DOCUMENT SEGMENT START
1.   On or before 1 July 2019, the Clients and Margherita must pay the sum of Four Hundred and Ninety-two Thousand dollars inclusive of GST ($492,000) (the "Settlement Sum") to B&K in full and final settlement of any and all claims by B&K as against the Clients and Margherita, to B&K’s Trust Account details below:

4.   B&K agree to accept the Settlement Sum in full and complete satisfaction of the amount of costs owing to B&K by the Clients and Margherita.

5.   The Clients and Margherita agree that the Settlement Sum is a significant compromise of the costs claimed and, in addition, when taken with the deferral of payment thereof amounts to a significant compromise of the costs claimed.

9.   Any balance of the Settlement Sum (after the deduction of the amounts paid from the sale of the Properties above) be paid in full by 1 July 2019.

10.   No interest is to accrue on the Settlement Sum on condition that the Settlement Sum is paid in full by 1 July 2019. Interest is payable on the balance of the Settlement Sum as at 1 July 2019, calculated from the date of this Deed, at the rate prescribed under Uniform Civil Procedure Rule 36.7 (currently 6% above RBA cash rate) ('rate prescribed'). From 2 July 2019, interest will accrue on the balance of the Settlement Sum, at the rate prescribed, each day until the Settlement Sum together with interest is paid in full.

Default

13.   If the settlement sum is not paid in full by 1 July 2019, the Clients and Margherita acknowledge that they will be in default under this Deed and accordingly under the mortgages referred to herein and that thereupon B&K is able to act as attorney to effect a sale of the properties.
DOCUMENT SEGMENT END
SOURCE INFORMATION START
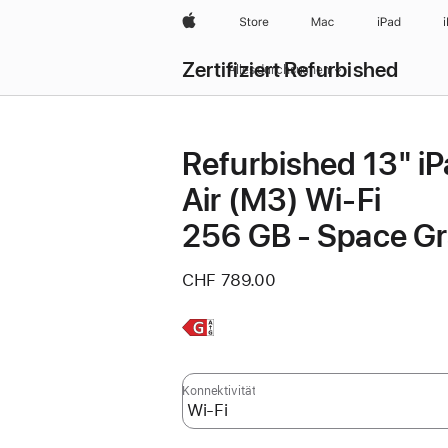
Apple
Store
Mac
iPad
Zertifiziert Refurbished
Alles durchsuchen
Refurbished 13" i
Air (M3) Wi‑Fi
256 GB - Space G
CHF 789.00
Weitere
Infos,
Konnektivität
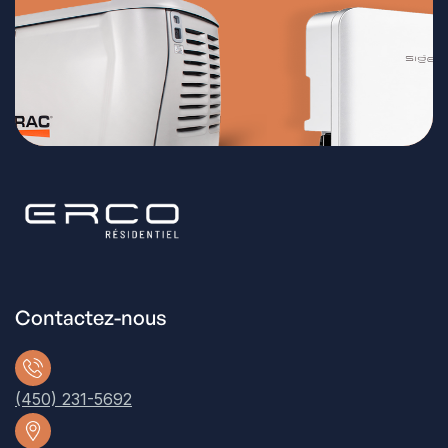
Contactez-nous
(450) 231-5692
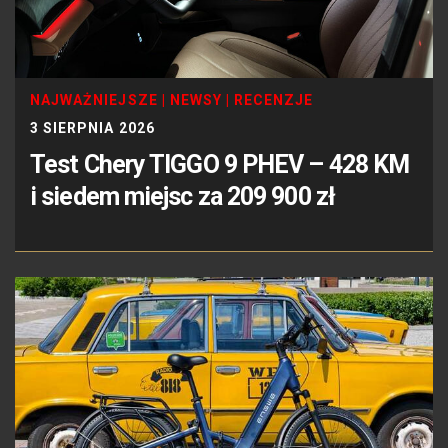
NAJWAŻNIEJSZE
|
NEWSY
|
RECENZJE
3 SIERPNIA 2026
Test Chery TIGGO 9 PHEV – 428 KM
i siedem miejsc za 209 900 zł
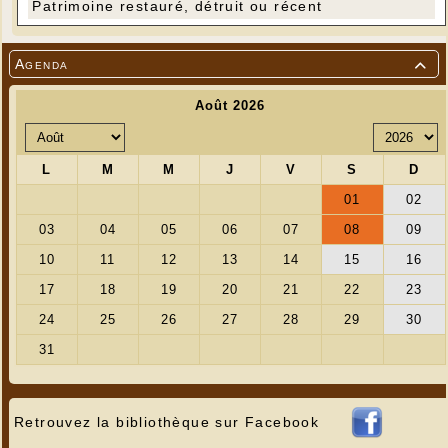
Patrimoine restauré, détruit ou récent
Agenda

Retrouvez la bibliothèque sur Facebook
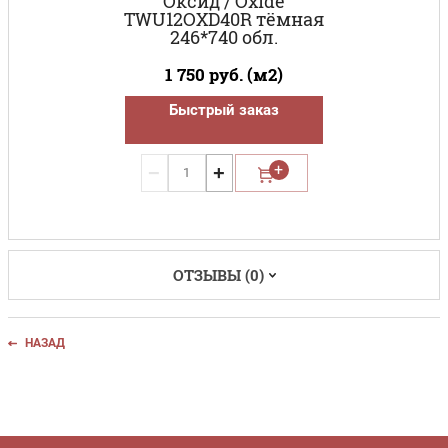
Оксид / Oxide
TWU12OXD40R тёмная
246*740 обл.
1 750
руб. (м2)
Быстрый заказ
−
+
ОТЗЫВЫ (0)
НАЗАД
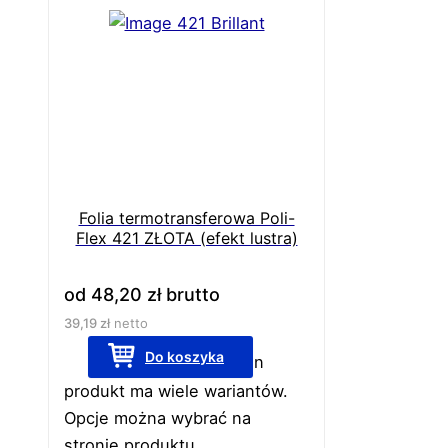
Folia termotransferowa Poli-
Flex 421 ZŁOTA (efekt lustra)
od
48,20
zł
brutto
39,19
zł
netto
Do koszyka
Ten
produkt ma wiele wariantów.
Opcje można wybrać na
stronie produktu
SOURCE INFORMATION END
## TASK TO COMPLETE
In the settlement deed excerpt, what amount is named as the Settlement Sum?

## SOLUTION TO THIS EXERCISE
$492,000 (Four Hundred and Ninety-two Thousand dollars), inclusive of GST.